Exercise input>
┄┄┄┄┄┄

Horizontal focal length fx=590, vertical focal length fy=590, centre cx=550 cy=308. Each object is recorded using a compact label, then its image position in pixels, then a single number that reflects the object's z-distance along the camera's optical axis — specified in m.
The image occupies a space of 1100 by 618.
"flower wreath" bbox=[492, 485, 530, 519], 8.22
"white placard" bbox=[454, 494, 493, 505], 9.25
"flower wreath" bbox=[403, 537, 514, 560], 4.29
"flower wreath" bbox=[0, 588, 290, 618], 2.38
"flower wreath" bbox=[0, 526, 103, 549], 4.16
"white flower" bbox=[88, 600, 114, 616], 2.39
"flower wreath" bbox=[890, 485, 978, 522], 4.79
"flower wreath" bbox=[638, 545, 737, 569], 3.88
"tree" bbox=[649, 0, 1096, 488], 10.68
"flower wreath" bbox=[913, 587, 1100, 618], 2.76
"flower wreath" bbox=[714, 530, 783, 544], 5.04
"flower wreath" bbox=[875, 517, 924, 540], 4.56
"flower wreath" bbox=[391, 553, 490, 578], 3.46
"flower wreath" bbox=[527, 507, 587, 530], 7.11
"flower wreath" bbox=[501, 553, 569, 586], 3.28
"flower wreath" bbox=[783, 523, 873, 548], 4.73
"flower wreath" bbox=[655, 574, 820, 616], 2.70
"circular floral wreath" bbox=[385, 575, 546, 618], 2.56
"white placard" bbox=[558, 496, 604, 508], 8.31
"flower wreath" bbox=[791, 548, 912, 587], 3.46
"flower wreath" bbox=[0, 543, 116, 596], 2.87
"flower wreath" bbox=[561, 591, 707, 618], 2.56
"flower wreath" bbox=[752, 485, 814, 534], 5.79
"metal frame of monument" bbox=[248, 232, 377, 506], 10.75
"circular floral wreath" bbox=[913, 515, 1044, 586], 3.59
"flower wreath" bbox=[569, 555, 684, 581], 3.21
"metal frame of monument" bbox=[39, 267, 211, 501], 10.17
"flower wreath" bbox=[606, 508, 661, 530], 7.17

┄┄┄┄┄┄

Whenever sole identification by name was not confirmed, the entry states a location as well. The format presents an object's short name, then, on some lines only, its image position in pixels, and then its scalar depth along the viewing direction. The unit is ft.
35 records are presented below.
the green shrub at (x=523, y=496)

┄┄┄┄┄┄

Activity> Working from the material above, retype exactly the lines from the one with "604, 508], 8.31" through the one with "661, 530], 7.17", both included, and only those lines.

Response below>
"white placard" bbox=[558, 496, 604, 508], 8.31
"flower wreath" bbox=[791, 548, 912, 587], 3.46
"flower wreath" bbox=[0, 543, 116, 596], 2.87
"flower wreath" bbox=[561, 591, 707, 618], 2.56
"flower wreath" bbox=[752, 485, 814, 534], 5.79
"metal frame of monument" bbox=[248, 232, 377, 506], 10.75
"circular floral wreath" bbox=[913, 515, 1044, 586], 3.59
"flower wreath" bbox=[569, 555, 684, 581], 3.21
"metal frame of monument" bbox=[39, 267, 211, 501], 10.17
"flower wreath" bbox=[606, 508, 661, 530], 7.17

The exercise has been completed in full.